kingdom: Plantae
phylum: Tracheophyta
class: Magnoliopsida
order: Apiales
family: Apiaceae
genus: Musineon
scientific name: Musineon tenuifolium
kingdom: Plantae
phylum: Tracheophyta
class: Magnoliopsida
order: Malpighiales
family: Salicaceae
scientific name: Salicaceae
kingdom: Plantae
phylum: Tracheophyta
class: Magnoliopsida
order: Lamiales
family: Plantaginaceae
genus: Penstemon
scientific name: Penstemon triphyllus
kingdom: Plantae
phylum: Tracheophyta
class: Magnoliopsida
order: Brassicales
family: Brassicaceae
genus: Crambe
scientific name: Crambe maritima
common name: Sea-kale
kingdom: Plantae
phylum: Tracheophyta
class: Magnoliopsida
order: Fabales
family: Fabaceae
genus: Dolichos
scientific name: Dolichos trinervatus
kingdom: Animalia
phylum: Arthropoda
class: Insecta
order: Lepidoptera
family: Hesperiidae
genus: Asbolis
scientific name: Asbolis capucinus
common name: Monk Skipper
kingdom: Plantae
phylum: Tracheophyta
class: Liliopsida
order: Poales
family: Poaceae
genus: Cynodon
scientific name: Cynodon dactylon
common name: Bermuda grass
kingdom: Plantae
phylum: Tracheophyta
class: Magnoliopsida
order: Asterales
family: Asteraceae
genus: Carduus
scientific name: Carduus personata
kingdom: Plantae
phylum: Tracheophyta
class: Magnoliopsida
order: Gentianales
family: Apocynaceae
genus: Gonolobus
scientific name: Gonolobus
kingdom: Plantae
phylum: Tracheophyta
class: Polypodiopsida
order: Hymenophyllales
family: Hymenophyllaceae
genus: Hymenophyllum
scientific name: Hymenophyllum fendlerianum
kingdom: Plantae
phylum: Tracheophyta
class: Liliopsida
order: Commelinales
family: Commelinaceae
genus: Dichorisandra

◆ ◆ ◆ ◆ ◆ ◆ ◆

Short problem:
Quote every line of the material above verbatim, in its original order from first to last.

Task output:
kingdom: Plantae
phylum: Tracheophyta
class: Magnoliopsida
order: Apiales
family: Apiaceae
genus: Musineon
scientific name: Musineon tenuifolium
kingdom: Plantae
phylum: Tracheophyta
class: Magnoliopsida
order: Malpighiales
family: Salicaceae
scientific name: Salicaceae
kingdom: Plantae
phylum: Tracheophyta
class: Magnoliopsida
order: Lamiales
family: Plantaginaceae
genus: Penstemon
scientific name: Penstemon triphyllus
kingdom: Plantae
phylum: Tracheophyta
class: Magnoliopsida
order: Brassicales
family: Brassicaceae
genus: Crambe
scientific name: Crambe maritima
common name: Sea-kale
kingdom: Plantae
phylum: Tracheophyta
class: Magnoliopsida
order: Fabales
family: Fabaceae
genus: Dolichos
scientific name: Dolichos trinervatus
kingdom: Animalia
phylum: Arthropoda
class: Insecta
order: Lepidoptera
family: Hesperiidae
genus: Asbolis
scientific name: Asbolis capucinus
common name: Monk Skipper
kingdom: Plantae
phylum: Tracheophyta
class: Liliopsida
order: Poales
family: Poaceae
genus: Cynodon
scientific name: Cynodon dactylon
common name: Bermuda grass
kingdom: Plantae
phylum: Tracheophyta
class: Magnoliopsida
order: Asterales
family: Asteraceae
genus: Carduus
scientific name: Carduus personata
kingdom: Plantae
phylum: Tracheophyta
class: Magnoliopsida
order: Gentianales
family: Apocynaceae
genus: Gonolobus
scientific name: Gonolobus
kingdom: Plantae
phylum: Tracheophyta
class: Polypodiopsida
order: Hymenophyllales
family: Hymenophyllaceae
genus: Hymenophyllum
scientific name: Hymenophyllum fendlerianum
kingdom: Plantae
phylum: Tracheophyta
class: Liliopsida
order: Commelinales
family: Commelinaceae
genus: Dichorisandra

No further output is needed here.